Многочисленные романы, алкоголь, потоки словесного яда, которым сочатся страницы дневника, — это отчаянные попытки залатать внутренний раскол, вызванный стремлением совместить писательский талант и государственный заказ, душевную чистоту и необходимость угождать действующей власти. По сути, Нагибин — тревожный и очень одинокий человек, ставший пленником эпохи, в которой ему пришлось жить. Оставьте белое пальто на вешалке: возможно, среди этих грязных, колючих, густых зарослей чужой души вы не раз встретите собственную тень и добрым (или не очень) словом помянете психиатра Карла Юнга.
Леонид Пантелеев
Завершает нашу подборку не совсем обычный дневник. «Наша Маша» Леонида Пантелеева — это скрупулёзное описание жизни и взросления его маленькой дочери Маши с первых дней жизни до пяти с небольшим лет.
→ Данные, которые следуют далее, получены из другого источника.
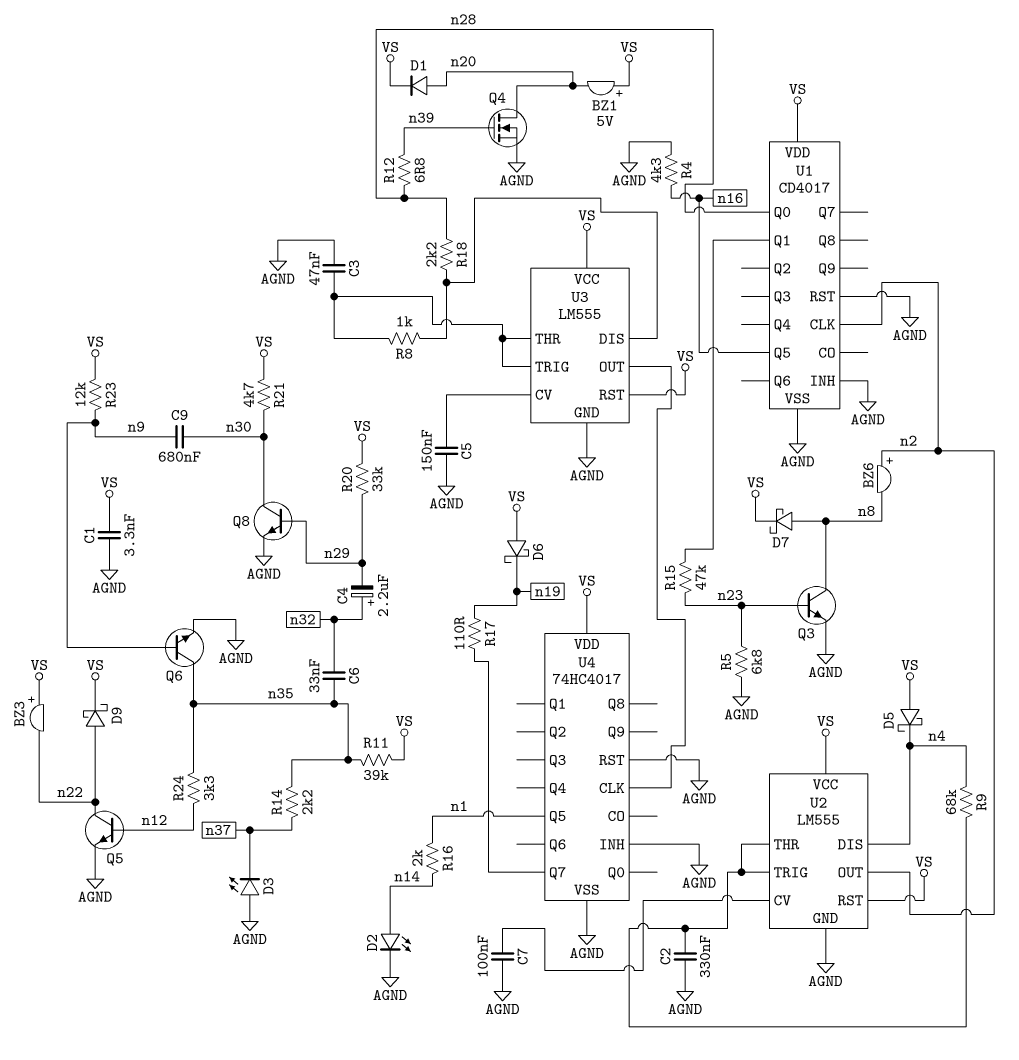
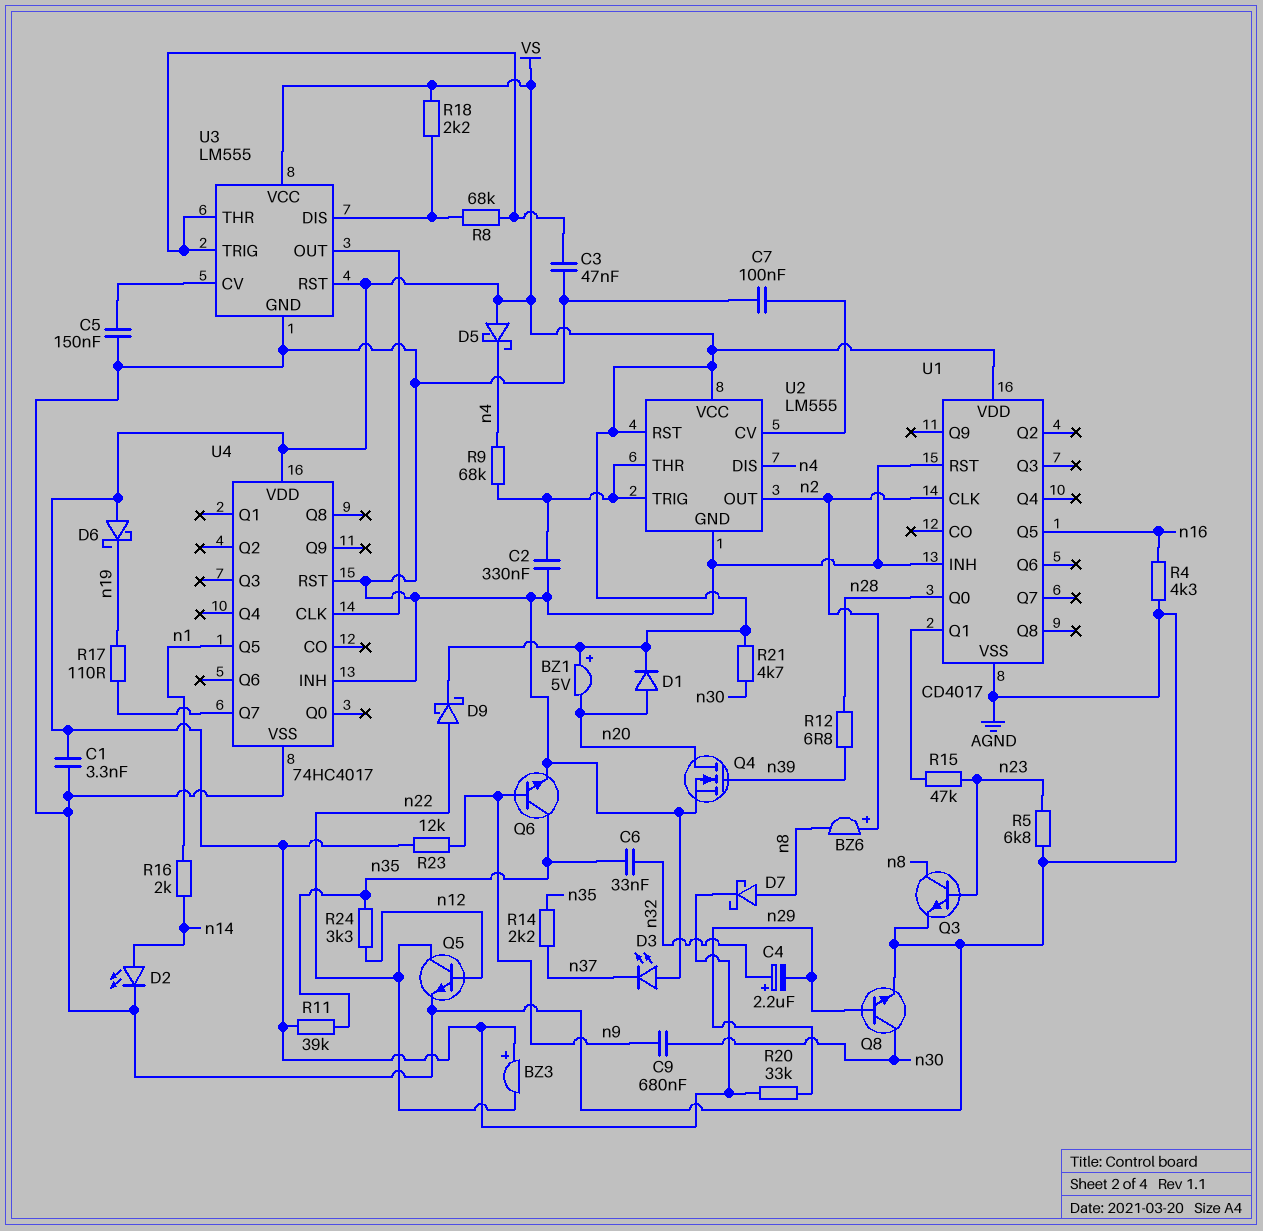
R8: 1k (U3/DIS, U3/THR) -> 68k (U3/DIS, U3/THR)
R18: 2.2k (U3/DIS, n28) -> 2.2k (U3/DIS, VS)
Отец регулярно делал записи, в которых рассказывал о поведении и привычках девочки, фиксировал её забавные слова и фразы, размышлял о методах воспитания.
Это лёгкое на первый взгляд чтение оставляет неприятный осадок. Во-первых, Пантелеев слишком увлекался идеей воспитать идеального человека, из-за чего часто бывал чересчур строг с дочерью. Во-вторых, Маша порой вела себя странно: её мучали приступы тревоги и страха (девочка боялась всего — от стрекоз до автомобилей), перед сном ей мерещился страшный «Он» с огромными глазами; она часто плакала, страдала перепадами настроения, не могла подружиться с другими детьми. Однажды Пантелеев застал дочь за «ободрацией» — Маша резала себе руку палкой (на тот момент ей около четырёх лет).
Пытаясь помочь девочке, писатель придумал для неё воображаемых друзей, роли которых исполнял сам. Общение казалось ему лучшим лекарством от нервной болезни. «Расти же, дочура милая, на радость нам и всем людям!» — написал он в конце дневника.
К сожалению, уже в подростковом возрасте Маша оказалась в психиатрической клинике, где и провела большую часть короткой жизни, ненадолго пережив родителей.